To our knowledge this is the first report analyzing expression of TE in the C. elegans early embryo and no work on the effects of TE silencing during the C. elegans development has ever been performed. In this work we have tried to support our speculations reasoning at a broader evolutionary context, taking into account experiments made in other organisms. Experiments of TE silencing in developmental and/or cellular contexts have been performed mainly in cultures of mammalian pluripotent stem cells and no comprehensive inspections on the effects of TE silencing during whole development of an entire embryo have been reported. In 2004 Park and colleagues [56] silenced, in the mouse zygote, the MT transposon like element, which belong to the LTR family and is expressed in the oocyte. The silencing resulted in the block of the zygote division thus suggesting a fundamental role played by a transposon during mouse embryogenesis. Lu et al. [57] silenced the LTR retrotransposon HERVH in hESC and observed a morphological change with cells adopting a fibroblast-like appearance. Furthermore, they also described a significant up-regulation of HERVH during the reprogramming of fibroblasts into induced pluripotent stem cells (iPSCs) supporting the involvement of the HERVH retrotransposon in the maintenance of the pluripotency state in hESCs.
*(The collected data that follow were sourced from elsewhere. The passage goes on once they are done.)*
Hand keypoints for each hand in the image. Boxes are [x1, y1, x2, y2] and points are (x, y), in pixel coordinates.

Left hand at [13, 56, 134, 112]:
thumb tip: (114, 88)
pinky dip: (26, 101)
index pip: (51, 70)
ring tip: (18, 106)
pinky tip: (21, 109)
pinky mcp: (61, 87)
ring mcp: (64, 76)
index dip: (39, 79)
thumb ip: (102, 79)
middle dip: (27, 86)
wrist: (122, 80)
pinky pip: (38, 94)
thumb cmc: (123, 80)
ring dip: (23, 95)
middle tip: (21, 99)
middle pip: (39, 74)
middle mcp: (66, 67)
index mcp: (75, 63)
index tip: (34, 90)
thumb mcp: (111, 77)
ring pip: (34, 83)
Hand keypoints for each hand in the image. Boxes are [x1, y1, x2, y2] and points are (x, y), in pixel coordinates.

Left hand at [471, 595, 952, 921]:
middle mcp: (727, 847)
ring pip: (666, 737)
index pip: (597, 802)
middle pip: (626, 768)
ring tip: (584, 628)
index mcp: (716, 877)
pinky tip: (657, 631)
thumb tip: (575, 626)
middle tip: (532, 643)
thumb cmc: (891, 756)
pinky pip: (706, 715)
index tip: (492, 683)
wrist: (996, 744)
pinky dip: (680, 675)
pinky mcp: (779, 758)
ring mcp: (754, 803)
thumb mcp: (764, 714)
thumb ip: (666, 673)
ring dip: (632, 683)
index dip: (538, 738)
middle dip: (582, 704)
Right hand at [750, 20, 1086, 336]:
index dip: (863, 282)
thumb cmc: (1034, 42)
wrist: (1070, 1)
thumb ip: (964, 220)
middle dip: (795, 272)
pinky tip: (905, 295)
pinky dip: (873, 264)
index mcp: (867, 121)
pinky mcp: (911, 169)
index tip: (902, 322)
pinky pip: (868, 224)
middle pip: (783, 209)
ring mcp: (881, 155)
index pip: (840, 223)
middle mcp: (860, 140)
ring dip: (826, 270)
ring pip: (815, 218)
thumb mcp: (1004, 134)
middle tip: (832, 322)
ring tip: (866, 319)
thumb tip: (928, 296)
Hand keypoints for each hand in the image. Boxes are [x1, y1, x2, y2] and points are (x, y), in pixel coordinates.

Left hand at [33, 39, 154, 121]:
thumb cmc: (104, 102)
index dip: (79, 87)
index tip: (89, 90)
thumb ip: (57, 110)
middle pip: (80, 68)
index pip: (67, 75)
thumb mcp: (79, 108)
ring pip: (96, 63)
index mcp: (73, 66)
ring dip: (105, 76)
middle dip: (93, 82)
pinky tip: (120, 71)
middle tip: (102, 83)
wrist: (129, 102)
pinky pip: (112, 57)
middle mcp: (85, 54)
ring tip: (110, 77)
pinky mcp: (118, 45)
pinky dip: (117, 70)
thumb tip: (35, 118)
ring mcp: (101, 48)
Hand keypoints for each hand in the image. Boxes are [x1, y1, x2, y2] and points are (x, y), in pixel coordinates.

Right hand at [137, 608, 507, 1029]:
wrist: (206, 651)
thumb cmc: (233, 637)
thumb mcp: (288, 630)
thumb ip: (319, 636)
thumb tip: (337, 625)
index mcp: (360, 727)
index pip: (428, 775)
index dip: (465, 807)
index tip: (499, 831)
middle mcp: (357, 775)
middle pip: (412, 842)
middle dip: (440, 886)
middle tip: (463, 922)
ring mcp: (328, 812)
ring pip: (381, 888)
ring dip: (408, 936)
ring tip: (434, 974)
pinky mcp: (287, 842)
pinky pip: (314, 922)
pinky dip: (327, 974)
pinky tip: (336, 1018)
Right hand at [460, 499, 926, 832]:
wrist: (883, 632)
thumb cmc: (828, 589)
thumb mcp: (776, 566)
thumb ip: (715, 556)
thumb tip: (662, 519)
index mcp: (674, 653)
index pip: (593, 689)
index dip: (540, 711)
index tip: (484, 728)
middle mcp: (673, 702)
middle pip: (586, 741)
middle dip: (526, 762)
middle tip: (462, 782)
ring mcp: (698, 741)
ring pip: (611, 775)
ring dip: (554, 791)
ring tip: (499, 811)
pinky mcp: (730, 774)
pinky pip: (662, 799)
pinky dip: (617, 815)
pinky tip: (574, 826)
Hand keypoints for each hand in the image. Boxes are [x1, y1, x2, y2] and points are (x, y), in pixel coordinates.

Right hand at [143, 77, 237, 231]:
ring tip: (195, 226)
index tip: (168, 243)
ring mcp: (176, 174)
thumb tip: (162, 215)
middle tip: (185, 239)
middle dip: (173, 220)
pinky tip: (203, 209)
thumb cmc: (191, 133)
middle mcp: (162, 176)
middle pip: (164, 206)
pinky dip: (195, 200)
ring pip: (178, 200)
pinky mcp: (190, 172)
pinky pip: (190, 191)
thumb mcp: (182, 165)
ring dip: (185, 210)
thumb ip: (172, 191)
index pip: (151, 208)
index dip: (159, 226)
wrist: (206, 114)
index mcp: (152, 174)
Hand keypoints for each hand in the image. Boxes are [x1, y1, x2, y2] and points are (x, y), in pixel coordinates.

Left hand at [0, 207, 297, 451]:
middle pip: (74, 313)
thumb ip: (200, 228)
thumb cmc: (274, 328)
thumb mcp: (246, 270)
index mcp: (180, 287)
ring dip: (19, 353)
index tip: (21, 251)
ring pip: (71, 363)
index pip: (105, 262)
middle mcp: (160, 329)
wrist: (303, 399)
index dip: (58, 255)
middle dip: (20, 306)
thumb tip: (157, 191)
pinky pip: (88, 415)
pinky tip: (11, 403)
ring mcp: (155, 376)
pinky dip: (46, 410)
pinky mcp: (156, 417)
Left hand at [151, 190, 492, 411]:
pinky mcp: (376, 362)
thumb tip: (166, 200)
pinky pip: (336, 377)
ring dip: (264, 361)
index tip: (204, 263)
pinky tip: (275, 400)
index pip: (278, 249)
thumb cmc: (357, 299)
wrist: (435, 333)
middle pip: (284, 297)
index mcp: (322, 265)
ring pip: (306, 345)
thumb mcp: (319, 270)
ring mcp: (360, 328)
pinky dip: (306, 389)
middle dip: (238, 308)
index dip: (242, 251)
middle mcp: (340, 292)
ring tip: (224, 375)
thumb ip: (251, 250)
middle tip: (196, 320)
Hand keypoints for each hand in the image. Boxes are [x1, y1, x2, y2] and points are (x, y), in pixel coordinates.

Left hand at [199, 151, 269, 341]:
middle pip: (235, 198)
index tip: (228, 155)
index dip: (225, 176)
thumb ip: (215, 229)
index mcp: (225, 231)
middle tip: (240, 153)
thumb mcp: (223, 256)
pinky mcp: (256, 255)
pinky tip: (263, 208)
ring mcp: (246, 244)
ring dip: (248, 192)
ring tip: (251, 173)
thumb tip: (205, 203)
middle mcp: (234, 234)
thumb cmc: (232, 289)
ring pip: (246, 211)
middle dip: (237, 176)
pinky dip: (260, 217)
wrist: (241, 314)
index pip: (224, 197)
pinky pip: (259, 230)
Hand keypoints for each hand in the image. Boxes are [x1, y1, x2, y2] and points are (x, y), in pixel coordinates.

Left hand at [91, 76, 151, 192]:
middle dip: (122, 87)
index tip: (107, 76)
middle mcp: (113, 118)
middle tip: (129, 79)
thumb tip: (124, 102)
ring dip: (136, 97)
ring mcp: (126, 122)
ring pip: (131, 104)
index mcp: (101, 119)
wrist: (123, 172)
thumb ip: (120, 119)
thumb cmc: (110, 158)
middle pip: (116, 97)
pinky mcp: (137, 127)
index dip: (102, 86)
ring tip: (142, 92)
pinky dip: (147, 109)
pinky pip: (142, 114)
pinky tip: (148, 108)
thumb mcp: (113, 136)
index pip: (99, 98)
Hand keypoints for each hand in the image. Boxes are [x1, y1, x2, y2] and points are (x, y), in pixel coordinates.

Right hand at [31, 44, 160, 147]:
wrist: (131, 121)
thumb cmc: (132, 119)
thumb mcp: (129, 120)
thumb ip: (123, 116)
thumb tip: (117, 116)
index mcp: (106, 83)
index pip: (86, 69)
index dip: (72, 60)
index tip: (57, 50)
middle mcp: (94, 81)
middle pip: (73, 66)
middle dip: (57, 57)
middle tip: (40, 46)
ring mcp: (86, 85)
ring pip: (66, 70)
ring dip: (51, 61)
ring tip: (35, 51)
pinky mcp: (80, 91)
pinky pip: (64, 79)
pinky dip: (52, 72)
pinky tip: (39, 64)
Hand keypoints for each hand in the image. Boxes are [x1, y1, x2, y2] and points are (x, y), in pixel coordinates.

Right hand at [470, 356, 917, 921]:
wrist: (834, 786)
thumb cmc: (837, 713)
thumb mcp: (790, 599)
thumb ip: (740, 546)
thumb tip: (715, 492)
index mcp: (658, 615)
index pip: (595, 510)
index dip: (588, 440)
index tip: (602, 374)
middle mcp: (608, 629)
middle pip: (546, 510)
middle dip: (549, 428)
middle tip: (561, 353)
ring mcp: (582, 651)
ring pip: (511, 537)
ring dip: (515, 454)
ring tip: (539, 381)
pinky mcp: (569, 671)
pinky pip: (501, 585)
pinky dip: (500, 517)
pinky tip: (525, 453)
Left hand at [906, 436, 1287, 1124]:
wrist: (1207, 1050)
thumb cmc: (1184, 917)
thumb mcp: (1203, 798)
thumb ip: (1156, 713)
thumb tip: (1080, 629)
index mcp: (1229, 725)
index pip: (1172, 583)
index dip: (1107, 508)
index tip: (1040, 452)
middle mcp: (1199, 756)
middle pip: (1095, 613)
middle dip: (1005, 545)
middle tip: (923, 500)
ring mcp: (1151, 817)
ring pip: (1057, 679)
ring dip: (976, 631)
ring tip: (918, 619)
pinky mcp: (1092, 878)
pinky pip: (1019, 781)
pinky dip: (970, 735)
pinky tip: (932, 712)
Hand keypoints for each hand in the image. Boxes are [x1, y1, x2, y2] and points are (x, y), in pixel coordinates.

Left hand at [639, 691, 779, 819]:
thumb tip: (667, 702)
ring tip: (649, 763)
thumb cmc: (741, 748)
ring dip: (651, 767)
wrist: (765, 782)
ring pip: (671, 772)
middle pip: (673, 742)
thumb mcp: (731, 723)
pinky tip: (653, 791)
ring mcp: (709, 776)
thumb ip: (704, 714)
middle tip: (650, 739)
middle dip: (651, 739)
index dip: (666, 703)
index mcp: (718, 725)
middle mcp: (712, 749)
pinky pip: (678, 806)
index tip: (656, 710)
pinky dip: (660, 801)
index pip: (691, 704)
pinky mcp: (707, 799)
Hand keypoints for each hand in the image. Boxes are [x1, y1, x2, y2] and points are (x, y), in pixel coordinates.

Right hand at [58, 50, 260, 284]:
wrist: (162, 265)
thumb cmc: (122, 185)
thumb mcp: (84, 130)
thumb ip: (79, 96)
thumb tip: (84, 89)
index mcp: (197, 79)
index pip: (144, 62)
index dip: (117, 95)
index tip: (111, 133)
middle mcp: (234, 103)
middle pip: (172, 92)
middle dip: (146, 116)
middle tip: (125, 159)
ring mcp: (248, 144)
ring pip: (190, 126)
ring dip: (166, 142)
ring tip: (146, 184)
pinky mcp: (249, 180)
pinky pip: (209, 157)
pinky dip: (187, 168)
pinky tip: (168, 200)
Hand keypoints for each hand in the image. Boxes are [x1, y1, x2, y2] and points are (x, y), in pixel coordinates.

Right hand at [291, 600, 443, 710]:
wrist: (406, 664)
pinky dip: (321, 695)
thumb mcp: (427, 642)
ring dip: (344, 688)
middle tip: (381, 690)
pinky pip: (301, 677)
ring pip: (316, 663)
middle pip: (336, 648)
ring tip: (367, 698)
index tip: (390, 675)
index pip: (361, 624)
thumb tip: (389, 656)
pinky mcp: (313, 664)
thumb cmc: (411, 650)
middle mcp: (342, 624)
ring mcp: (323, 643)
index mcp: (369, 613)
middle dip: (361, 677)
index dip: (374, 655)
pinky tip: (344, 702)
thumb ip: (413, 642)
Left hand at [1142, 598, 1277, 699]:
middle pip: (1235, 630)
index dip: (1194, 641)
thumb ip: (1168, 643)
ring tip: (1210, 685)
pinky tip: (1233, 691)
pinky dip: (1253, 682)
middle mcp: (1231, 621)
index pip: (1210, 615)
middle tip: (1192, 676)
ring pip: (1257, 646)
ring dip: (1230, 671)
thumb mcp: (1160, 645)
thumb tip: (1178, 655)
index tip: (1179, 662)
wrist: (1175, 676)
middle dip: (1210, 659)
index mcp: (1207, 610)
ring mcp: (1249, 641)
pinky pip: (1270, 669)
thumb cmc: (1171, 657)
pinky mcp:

Future RNAi experiments of TE in C. elegans embryos might validate whether the expression of TE has any functional role. Departing from our results, a first indicative experiment would consist in silencing the most expressed LTR, LTRCER1 and CER1, followed by measuring the embryo susceptibility to viral and bacterial attacks and its capability to correctly develop and differentiate.

We propose that, despite the low level of expression, TE transcription is finely regulated during the early embryo development of C. elegans and might be involved in specific developmental functions in agreement and reinforcing what has already been observed in more complex organisms.